During our visits, we listened to a panel of seniors share their life-changing experience in a boys’ group; we heard how white educators need to take initiative to lead conversations around race, bias, and privilege with their white peers; and we learned how one school has eliminated tracking and now prepares all students for calculus by senior year.
These are all important, share-worthy, and real examples of things happening in classrooms and schools in Boston that ought to be accessible to more educators because these things are at the heart of our own day-to-day lives in schools.
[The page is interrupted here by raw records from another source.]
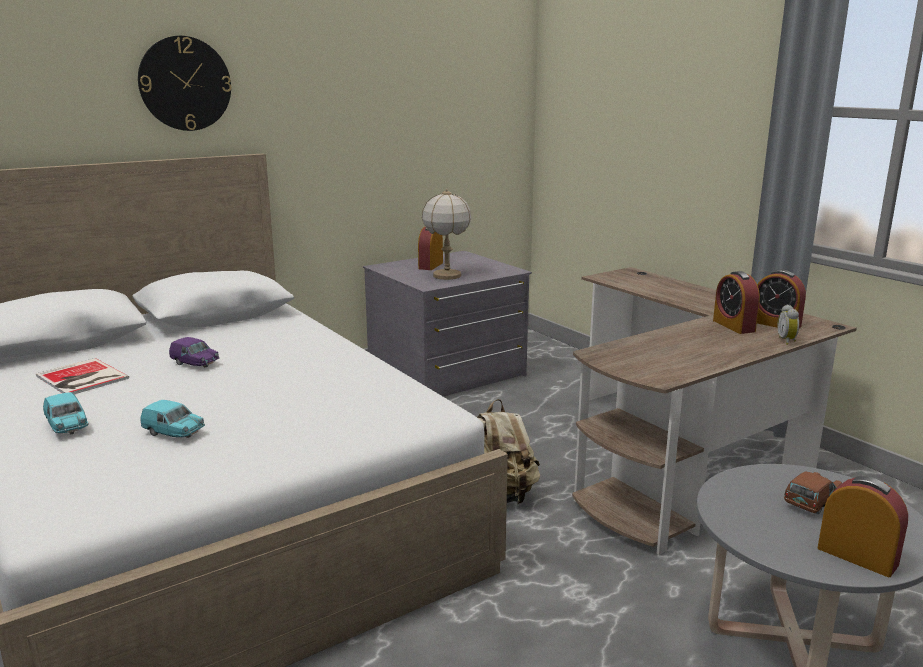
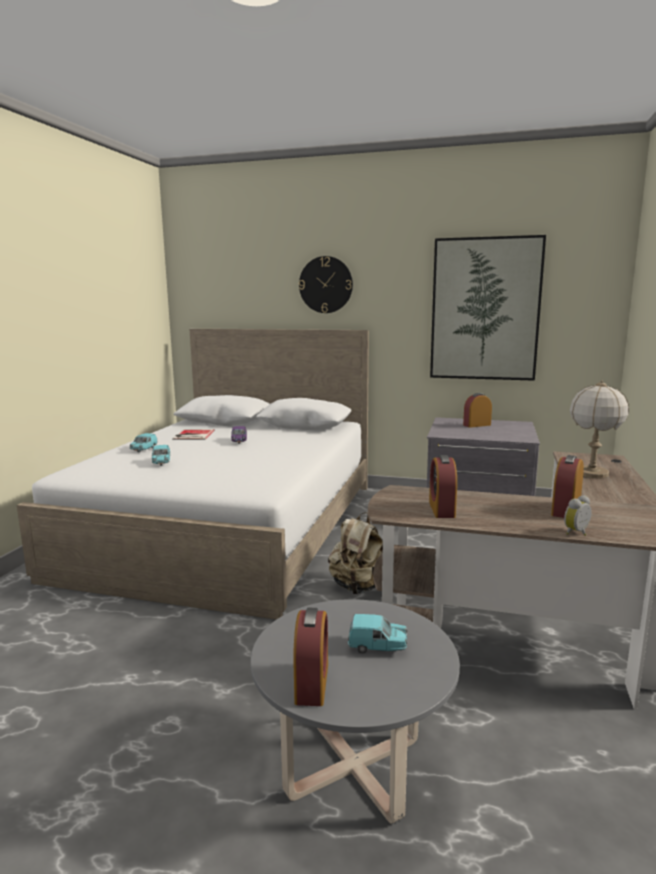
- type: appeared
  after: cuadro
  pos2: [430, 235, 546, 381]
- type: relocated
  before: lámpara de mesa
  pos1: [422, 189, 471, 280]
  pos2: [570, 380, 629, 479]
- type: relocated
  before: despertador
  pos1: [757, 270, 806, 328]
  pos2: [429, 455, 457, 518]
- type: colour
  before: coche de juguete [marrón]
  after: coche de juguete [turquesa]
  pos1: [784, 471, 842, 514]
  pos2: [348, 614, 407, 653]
The chance to not only read about or hear about but to see and experience life in other schools opens our eyes to what is possible.
Listening to students share eloquent reflections on their definition of manhood was inspirational and pushed us each to commit to implement or revive boys’ groups in our respective settings.
Hearing a principal say: ‘Yes, it’s actually incredibly difficult to see this through and there are times we want to quit’ is humanizing and unites us in the messy and challenging nature of doing the best we can for our kids.
Seeing students engage in thoughtful conversation after watching Philadelphia reminds us all of the capacity students have to go deep and make connections from homophobia to racism to their own lives.
Indeed, if a picture is worth a thousand words, a school visit is worth a million. When we read about successful initiatives, they’re often presented as polished, in their finished form. But anyone who works in a school knows that the path to success is full of twists and turns. Good work is happening in many contexts; every educator has good work to share and ways they can and should improve.
Each of us left the visits with inspiration, ideas, and new convictions to ensure that we make improvements at our schools based on what we learned that day.
Some might ask: aren’t there fundamental differences across different schools?
Yes, there are sometimes differences in policies, budgets, and operations. However, we all commit our professional lives to the education of the children in front of us, children whose siblings, cousins, and neighbors attend other types of schools. The differences between our schools matter far less than the ability to share, learn, and grow together as colleagues.
We encourage our colleagues throughout the city to avail themselves of cross-sector school visits. We have much to learn from each other and we owe it to the students and families of Boston to do so.